A ideia de um método natural também é o maior argumento de venda da “compostagem humana”, um sistema que foi aprovado no estado de Nova York, sob fracos protestos de “desrespeito” feitos pela Igreja católica.
O método é exatamente o que diz ser: os corpos são transformados em adubo orgânico de forma acelerada, evitando os custos altos e a ocupação de espaço do enterro comum, da tanatopraxia ou do embalsamamento completo que ainda é frequente nos Estados Unidos, bem como do consumo de energia da incineração (equivalente a 800 mil barris de combustível, esclarecem promotores da inovação).
A compostagem já funcionava em outros cinco estados americanos de população com voto mais liberal, como Washington, Vermont, Colorado, Oregon e Califórnia.
O nome oficial é redução orgânica natural e consiste em colocar o corpo num caixão de aço (reutilizável) envolto em grande quantidade de serragem, alfafa, palha ou todos eles. O receptáculo entra numa câmara, parecida com as de criogenia, onde o calor de mais de 50 graus acelera a proliferação dos microorganismos que portamos naturalmente. A intervalos regulares, ele é revirado, como na compostagem comum.

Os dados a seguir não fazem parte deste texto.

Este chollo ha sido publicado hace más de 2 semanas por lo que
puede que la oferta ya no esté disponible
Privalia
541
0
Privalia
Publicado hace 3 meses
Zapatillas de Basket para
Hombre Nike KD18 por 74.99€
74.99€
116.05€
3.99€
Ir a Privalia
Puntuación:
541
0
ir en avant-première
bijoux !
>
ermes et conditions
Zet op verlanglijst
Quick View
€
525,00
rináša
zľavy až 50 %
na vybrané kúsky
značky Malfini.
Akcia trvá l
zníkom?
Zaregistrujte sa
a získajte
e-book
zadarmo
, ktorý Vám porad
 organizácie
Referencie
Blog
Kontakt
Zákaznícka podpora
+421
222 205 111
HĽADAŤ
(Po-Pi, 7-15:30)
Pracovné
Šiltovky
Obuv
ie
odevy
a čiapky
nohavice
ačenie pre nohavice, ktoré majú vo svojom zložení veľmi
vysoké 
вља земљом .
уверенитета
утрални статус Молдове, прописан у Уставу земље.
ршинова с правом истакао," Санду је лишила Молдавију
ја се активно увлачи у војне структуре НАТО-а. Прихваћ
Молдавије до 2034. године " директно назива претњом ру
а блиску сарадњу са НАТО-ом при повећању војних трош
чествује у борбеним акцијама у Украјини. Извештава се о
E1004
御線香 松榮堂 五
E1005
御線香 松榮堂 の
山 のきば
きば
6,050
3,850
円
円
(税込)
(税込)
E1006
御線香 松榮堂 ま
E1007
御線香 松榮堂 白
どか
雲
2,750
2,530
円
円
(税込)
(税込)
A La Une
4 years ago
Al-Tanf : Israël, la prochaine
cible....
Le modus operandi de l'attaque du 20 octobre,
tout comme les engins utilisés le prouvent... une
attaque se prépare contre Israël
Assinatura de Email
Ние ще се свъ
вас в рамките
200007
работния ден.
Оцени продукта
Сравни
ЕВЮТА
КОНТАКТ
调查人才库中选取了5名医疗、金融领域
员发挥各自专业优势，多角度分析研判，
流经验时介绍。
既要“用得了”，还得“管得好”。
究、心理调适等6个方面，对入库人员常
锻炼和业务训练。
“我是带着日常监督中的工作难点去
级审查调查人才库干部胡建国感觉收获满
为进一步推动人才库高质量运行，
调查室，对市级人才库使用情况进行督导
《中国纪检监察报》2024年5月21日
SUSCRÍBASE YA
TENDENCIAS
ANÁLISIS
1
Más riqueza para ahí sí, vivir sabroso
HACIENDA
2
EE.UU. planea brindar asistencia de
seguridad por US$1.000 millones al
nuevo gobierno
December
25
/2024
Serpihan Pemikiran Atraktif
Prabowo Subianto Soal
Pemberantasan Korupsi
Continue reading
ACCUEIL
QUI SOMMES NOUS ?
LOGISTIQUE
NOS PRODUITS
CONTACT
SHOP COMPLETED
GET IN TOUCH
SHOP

Em um mês, o trabalho pesado está feito. O caixão é aberto para a retirada de materiais inorgânicos como obturações ou próteses. Os ossos são quebrados até virar pequenos fragmentos. O caixão volta para a câmara por mais trinta dias, ao fim dos quais restará a compostagem equivalente a 38 sacos de terra orgânica. “Muito rico em nutrientes e excelente fertilizante”, diz uma funerária.
Outra oferece o serviço de espalhar a compostagem numa área de bosque mantida especialmente para isso, com a garantia de que as árvores serão preservadas e não substituídas por construções.
O serviço completo custa de 3 800 a 7 000 dólares, dependendo de despesas com transporte do corpo e outras.
O que não pode ser feito: misturar a compostagem de diferentes corpos ou usar o material orgânico como fertilizante em plantações de produtos alimentícios.
Só de mencionar esta parte já evoca um filme bizarro e muito falado pelos adeptos de ficção científica. Um detetive interpretado por Charlton Heston investiga um crime num mundo distópico em que os mares estão morrendo, a poluição é permanente e a superpopulação é dividida em castas.
Não é preciso ser nenhum gênio para descobrir a história central: o material que alimenta as massas não é feito de plânctons, extintos nos oceanos contaminados, mas de corpos humanos.
O filme data de 1973 e os acontecimentos do futuro distópico são em 2022.
A compostagem humana é um passo bem além do “enterro ecológico”, uma moda que pegou na Inglaterra: o corpo vai num caixão de vime para facilitar a decomposição natural. Mas antes de voltar pacificamente ao pó do qual todos viemos, produz um conjunte de elementos nada ecológicos, como o necrochorume.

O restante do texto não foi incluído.